There was a stunned silence in the War Room. The phrase The Seventh Circle was the key. For a century, the Altamiran government had officially denied that the Devil Race existed. They claimed the attacks were from rogue mages or bandits. To admit the existence of the Seventh Circle—the ruling body of the devils—was a complete reversal of a hundred years of policy.
"It’s a trap," General Kaelen insisted, breaking the silence. "It has to be. A coup? A new Queen? And she wants peace immediately? It’s a feint. She wants to get our leadership in one place—Ironhold—and decapitate us."
"It’s too elaborate for a simple assassination," Lloyd said, his mind racing. He was analyzing the variables. Seraphina had done it. She had actually done it. She had overthrown Cassius. "If she wanted to kill us, she would have kept the element of surprise and attacked the border. This... this is a political risk for her."
"Why?" Roy asked.
"Because she just took the throne," Lloyd explained. "Her hold on power is fragile. Leaving her capital to meet with the 'enemy' makes her look weak to her own generals. If she is willing to take that risk, it means she is desperate for this alliance."

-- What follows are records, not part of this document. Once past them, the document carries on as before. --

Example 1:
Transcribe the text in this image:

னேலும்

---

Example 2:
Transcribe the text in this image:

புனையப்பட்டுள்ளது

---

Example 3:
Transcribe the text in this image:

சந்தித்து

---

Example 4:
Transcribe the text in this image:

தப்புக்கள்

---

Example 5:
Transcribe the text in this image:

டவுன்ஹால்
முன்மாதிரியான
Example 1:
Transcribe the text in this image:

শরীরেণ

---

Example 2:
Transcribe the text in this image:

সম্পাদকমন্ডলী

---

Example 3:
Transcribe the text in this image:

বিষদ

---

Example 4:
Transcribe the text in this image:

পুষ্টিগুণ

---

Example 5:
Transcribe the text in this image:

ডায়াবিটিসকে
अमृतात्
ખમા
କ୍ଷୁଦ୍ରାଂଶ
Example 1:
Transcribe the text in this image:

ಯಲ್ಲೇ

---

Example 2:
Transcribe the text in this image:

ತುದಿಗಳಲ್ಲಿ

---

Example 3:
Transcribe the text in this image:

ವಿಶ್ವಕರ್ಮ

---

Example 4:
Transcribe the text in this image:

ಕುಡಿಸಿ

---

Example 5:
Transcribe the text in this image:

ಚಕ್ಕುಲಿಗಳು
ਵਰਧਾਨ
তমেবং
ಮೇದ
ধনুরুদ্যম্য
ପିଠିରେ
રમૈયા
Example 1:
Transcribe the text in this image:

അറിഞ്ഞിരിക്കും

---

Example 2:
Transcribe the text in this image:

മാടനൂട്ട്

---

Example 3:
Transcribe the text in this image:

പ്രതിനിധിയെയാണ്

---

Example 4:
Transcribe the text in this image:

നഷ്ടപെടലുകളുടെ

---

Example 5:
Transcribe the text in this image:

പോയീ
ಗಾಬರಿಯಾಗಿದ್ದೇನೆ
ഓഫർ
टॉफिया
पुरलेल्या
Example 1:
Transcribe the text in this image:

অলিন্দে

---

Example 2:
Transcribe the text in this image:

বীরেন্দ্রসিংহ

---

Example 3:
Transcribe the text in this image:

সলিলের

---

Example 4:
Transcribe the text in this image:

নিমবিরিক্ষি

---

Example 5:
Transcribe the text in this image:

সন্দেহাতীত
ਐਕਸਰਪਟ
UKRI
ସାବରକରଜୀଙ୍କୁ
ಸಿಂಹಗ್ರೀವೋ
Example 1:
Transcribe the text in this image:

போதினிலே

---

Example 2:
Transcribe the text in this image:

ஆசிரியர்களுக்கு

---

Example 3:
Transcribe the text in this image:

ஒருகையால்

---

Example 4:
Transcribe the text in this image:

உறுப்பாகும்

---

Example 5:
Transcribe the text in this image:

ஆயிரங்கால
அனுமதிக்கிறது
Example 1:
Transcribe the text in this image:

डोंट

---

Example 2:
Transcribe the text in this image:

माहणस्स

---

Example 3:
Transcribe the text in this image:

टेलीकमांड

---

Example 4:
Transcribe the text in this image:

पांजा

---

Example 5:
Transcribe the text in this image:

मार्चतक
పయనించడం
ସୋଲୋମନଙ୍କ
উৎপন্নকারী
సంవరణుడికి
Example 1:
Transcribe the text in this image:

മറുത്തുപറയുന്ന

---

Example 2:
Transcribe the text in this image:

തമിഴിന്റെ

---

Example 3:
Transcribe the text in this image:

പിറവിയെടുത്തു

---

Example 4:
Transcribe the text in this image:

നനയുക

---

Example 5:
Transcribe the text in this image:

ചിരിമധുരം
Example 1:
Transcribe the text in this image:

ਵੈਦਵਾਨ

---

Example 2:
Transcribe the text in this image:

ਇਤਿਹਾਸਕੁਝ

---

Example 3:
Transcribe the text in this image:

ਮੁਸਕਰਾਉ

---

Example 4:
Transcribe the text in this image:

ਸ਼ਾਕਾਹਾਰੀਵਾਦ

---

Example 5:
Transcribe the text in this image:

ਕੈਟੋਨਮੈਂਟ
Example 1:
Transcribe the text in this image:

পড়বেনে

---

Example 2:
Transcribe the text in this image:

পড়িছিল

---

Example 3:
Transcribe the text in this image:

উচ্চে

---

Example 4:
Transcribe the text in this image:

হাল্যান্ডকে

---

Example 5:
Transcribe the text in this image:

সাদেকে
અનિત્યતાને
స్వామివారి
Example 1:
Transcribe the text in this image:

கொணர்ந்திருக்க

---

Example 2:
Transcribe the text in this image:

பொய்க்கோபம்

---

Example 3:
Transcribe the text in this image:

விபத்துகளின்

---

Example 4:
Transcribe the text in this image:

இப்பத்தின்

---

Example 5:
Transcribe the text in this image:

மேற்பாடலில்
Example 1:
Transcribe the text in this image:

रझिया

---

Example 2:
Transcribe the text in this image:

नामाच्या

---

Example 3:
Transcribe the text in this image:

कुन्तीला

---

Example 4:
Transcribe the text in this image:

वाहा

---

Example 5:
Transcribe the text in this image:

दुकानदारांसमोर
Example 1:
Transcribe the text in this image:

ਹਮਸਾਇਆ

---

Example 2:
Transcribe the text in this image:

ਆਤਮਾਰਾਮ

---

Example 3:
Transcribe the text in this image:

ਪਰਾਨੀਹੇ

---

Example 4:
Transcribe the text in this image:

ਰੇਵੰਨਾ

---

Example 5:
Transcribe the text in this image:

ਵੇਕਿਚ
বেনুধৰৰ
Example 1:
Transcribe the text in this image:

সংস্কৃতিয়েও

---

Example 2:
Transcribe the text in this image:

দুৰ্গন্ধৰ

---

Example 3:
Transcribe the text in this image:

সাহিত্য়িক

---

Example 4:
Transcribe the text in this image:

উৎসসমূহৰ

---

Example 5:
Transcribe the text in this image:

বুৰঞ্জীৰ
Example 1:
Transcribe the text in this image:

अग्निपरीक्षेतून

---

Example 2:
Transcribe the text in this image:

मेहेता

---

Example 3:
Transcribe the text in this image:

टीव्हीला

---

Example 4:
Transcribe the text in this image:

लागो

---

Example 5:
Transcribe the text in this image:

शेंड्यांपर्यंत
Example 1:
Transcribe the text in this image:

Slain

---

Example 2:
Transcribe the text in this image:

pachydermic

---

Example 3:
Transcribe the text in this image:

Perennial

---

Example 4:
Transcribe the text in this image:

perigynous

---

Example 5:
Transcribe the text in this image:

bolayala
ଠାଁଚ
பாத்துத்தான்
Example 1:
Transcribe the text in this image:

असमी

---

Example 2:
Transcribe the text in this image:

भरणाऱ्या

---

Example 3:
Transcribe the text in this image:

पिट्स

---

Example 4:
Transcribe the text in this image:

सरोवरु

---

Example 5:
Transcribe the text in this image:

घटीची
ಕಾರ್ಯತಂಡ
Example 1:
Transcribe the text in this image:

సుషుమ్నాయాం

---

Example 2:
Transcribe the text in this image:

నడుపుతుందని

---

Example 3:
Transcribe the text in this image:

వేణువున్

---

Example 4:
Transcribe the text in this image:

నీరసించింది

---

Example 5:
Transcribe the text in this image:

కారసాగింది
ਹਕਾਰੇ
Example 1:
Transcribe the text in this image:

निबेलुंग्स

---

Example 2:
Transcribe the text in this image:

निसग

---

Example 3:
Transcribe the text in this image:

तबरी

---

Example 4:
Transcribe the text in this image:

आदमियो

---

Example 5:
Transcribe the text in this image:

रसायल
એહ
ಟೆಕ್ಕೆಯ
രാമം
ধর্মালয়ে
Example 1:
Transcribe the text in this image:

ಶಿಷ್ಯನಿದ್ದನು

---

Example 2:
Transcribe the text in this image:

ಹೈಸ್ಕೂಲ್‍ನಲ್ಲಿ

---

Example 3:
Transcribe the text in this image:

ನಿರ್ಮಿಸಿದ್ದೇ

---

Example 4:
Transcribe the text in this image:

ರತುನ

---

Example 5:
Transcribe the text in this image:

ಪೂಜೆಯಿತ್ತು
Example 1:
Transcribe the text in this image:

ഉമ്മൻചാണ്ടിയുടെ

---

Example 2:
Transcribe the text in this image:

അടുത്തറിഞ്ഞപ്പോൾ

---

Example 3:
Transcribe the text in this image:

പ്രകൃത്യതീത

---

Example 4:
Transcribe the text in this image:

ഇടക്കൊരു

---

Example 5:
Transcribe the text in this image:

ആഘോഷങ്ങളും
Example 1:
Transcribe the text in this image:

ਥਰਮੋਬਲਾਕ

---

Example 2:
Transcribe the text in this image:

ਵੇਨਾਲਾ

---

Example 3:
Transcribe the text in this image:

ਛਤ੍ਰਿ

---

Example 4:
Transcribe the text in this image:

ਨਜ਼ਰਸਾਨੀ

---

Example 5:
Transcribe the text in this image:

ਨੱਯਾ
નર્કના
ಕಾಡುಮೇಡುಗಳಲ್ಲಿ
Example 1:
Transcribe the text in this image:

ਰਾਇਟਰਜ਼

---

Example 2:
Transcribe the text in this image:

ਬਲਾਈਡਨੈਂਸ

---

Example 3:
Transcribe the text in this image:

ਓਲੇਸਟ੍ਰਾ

"You know something," Roy said, looking at his son. It wasn't a question. Roy knew Lloyd had secrets. He knew Lloyd’s time as 'Dr. Zayn' in the south had involved more than just medicine.
Lloyd hesitated. He couldn't reveal everything. He couldn't tell them that he had personally given Seraphina the strategy to overthrow her brother.
"I know that Princess Seraphina was... dissatisfied with her brother's rule," Lloyd said carefully, choosing his words like a lawyer. "Our intelligence suggested she was a potential ally. If she has taken the throne, it changes the entire geopolitical landscape. She hates the Devils more than we do. They infected her country. They poisoned her father."
"She mentions the Seventh Circle explicitly," King Liam noted, tapping the scroll. "That is... unprecedented."
"If she admits they are the enemy," Lloyd said, "then she is not our enemy. She is a potential partner."
"It is too risky," General Kaelen insisted. "We cannot risk the King’s life on the word of a courier and a piece of paper."